Я просмотрел оставшиеся листочки.

— Нет, больше нет. Может быть, и были, но потеряны.

— Это хорошо, — сказал спрут.

Я стал читать дальше:

— «Пират и злодей Рёдо далее под пыткой показал. Весной седьмого года Кэйтё у берегов Осуми разграбил и потопил корабли с золотом, принадлежащие Симадзу Ёсихиро, на пути из Кагосимы. Его первый советник по имени Дзэнти заклинаниями вызвал из глубины на корабли стаю огромных ика, которые ужасным видом и крючками привели охрану в замешательство. Пират же и злодей Рёдо незаметно подплыл, зарезал храброго Мацунагу Сюнгаку и погубил всех иных верных людей. Подписано: Миногава Соэцу. Подписано: Сога Масамаро». («Хроника Цукуси».)

— Да, — подтвердил Спиридон. — Такие альянсы когда-то допускались. Согласитесь, это вам не какие-нибудь свиньи.

— Пардон, — сказал Говорун, отталкивая меня локтем. — А клопы? Были на кораблях клопы?

Спиридон пожал плечами.

— Очень может быть, — сказал он. — Нас это не интересовало.

— Разумеется, — сказал Говорун, помрачнев. — Как всегда.

Я взял следующий листок.

— «В деревне Хигасимихара на острове Цудзукидзима еще до сей поры поклоняются большому тако, которого именуют «нуси» — «хозяин». По обычаю в третье новолуние все девушки и бездетные женщины после захода солнца раздеваются, выходят из деревни и с закрытыми глазами танцуют на отмели. Тако издали глядит и, выбрав, призывает к себе. Она идет, плача и не желая, и печально погружается в темную воду. Остальные возвращаются по домам». («Записки хлопотливого мотылька Ансина Энко».)

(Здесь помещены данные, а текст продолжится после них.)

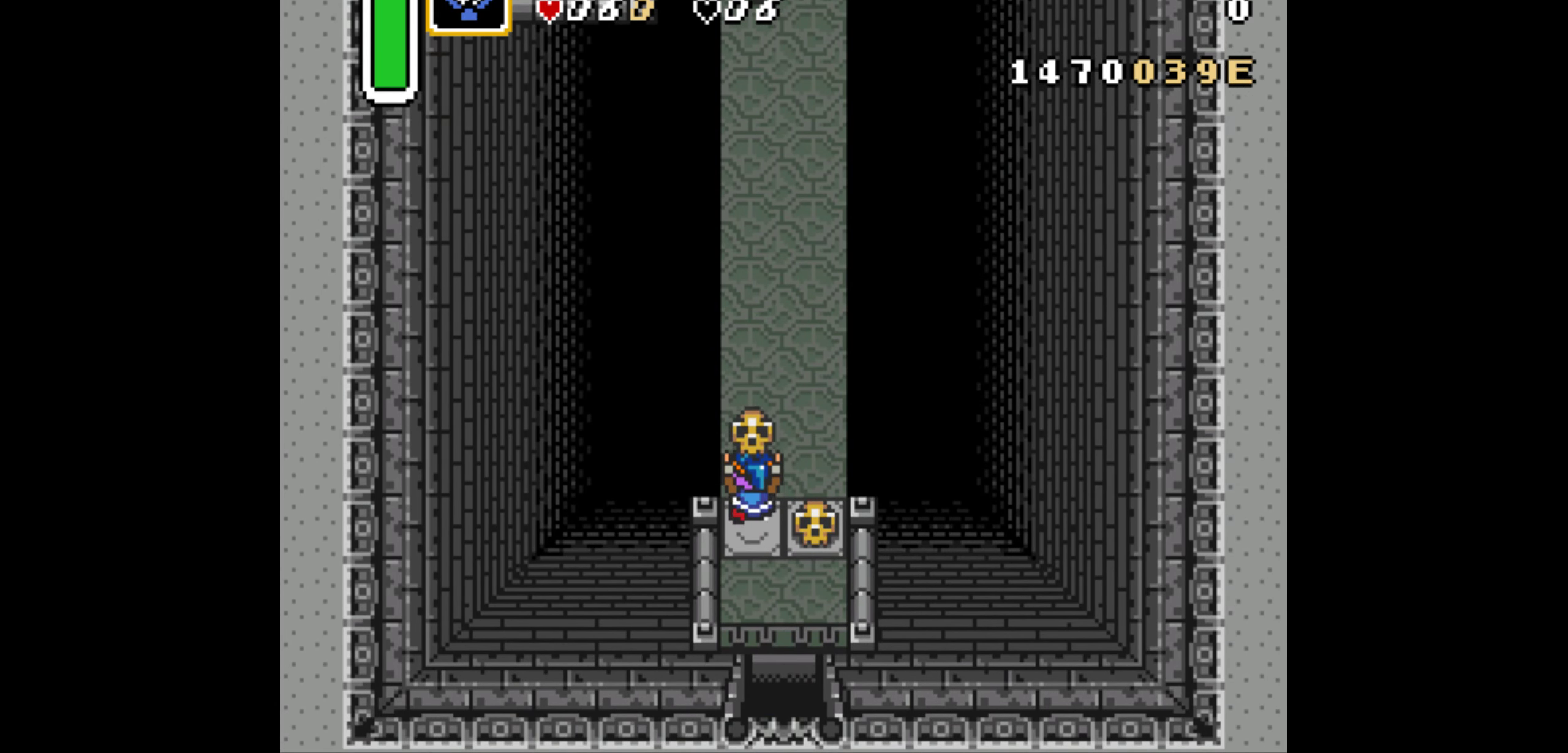
{"buttons": ["DPAD_UP"], "events": [[83, "DPAD_RIGHT", "up"], [150, "DPAD_LEFT", "down"], [266, "DPAD_LEFT", "up"]]}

— Чепуха какая-то, — сказал Клоп. — Если они танцуют с закрытыми глазами, да еще в новолуние, как же они узна`ют, кого он выбрал?

Спиридон промолчал.

— Читайте, Саша, — тихонько попросил Федя.

— «При большом тайфуне во второй год Сётоку рыбаки из деревни Гумихара в Идзумо числом семнадцать потеряли лодки и спаслись на одинокой скале посреди моря. Они думали прожить беспечно, питаясь съедобными ракушками, но оказалось, что под скалой обитали демоны в образе тако огромной величины. Днем они жадно глядели из воды, а ночью являлись в сновидениях, сосали мозг и требовали: «Дайте немедленно одного». Поскольку выхода не было, страх одолел их, они стали тянуть жребий и отдали рыбака по имени Бинскэ. Обрадовавшись, демоны гладили себя руками по лысым головам, как бы говоря: «Вот хорошо!» День за днем это повторялось, мучения ночью были такие, что иногда без жребия хватали кого придется и бросали в воду, а некоторые бросались сами. Когда осталось пятеро, их подобрал корабль, направлявшийся из Ниигаты в Сакаи. Демоны последовали за кораблем, потом чары их ослабли, и они скрылись». («Записи необычайных дел во владениях князя Мацудайры».)

— А вы знаете, — сказал Федя, — ведь у нас есть похожая легенда. Будто бы в некоторых расщелинах жили раньше звери Фрух...

— Как? — спросил Клоп.

— Это на нашем языке, — извиняющимся голосом пояснил Федя. — Фрух. Это значит «не увидеть». Их никто никогда не видел, но слышали, как они ползают внизу. И вот по ночам люди начинали мучиться, и многие уходили и сами бросались в расщелины. Тогда все прекращалось. — Федя сделал паузу, потом сказал застенчиво: — Я, конечно, понимаю, это сказка, но если бы это была правда, можно было бы объяснить, почему мы так задержались в развитии. Ведь гибли всегда самые интеллигентные... певцы, или люди, знающие коренья, или художники... или кто не мог смотреть, как другие мучаются...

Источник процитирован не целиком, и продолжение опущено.